The following figure further shows the partitions and corresponding backlogs of the top-5 backlogs of the above two jobs. It can be seen that more than 80% of the message backlog is concentrated in the top-5 Partitions, indicating that the nodes consuming these Partitions are running on slow nodes. StreamOps These slow nodes were accurately identified and the backlog was indeed resolved after migration.
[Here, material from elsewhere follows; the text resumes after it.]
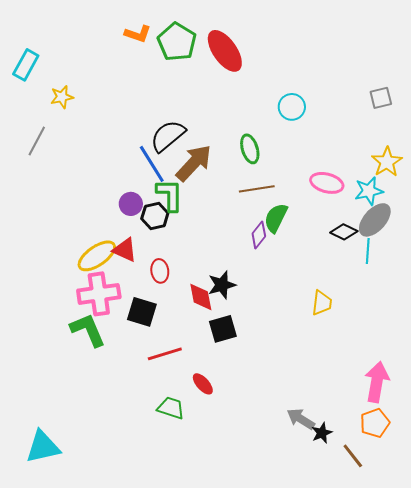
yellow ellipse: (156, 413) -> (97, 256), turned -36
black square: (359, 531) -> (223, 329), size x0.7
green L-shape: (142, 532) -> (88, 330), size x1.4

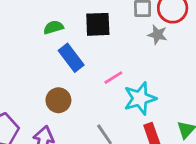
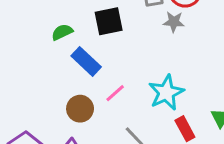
pink line: (113, 78) -> (115, 93), moved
Intelligent diagnostic effect

Figure a shows the number of various types of runtime problems successfully diagnosed every day using StreamOps over a period of time. Figure b shows the comparison between the number of problems successfully diagnosed every day within a week and continuing to enter manual oncall processing after using diagnosis. In the past, when encountering runtime problems, users usually initiated manual oncalls directly. It can be seen that accessing intelligent diagnosis effectively reduces the number of manual oncalls.

Summarize

This article proposes StreamOps, a streaming task runtime management and control system based on cloud native. The author implements it as an independent stateless service independent of the streaming job, so that it can efficiently and uniformly manage large-scale streaming jobs. It is proposed to split the overall management and control process into two parts: strategy and general mechanism for interaction with external systems, and abstract the strategy part into a three-step universal programming paradigm of discovery-diagnosis-solution, so that new management and control can be quickly implemented at low cost. Strategy. It implements three major management and control strategies: automatic expansion and contraction, automatic migration of slow nodes, and intelligent delay/fault diagnosis. It solves the pain points of message backlog, runtime failure, and resource waste in production practice, and has been verified in ByteDance’s internal production environment. Its efficiency and effectiveness.

Quote

[1] https://www.usenix.org/conference/osdi18/presentation/kalavri

author information:

  • Chen Zhanghao, ByteDance infrastructure engineer. Streaming computing expert, Apache Flink Contributor. Master's degree from the University of Illinois at Urbana-Champaign. After graduation, he has been engaged in research and development related to stream computing.

  • Zhang Yifan, ByteDance infrastructure engineer. A streaming computing expert with a master's degree from Hangzhou University of Electronic Science and Technology. He once worked for NetEase and is currently working full-time on the research and development of streaming computing systems and services at ByteDance.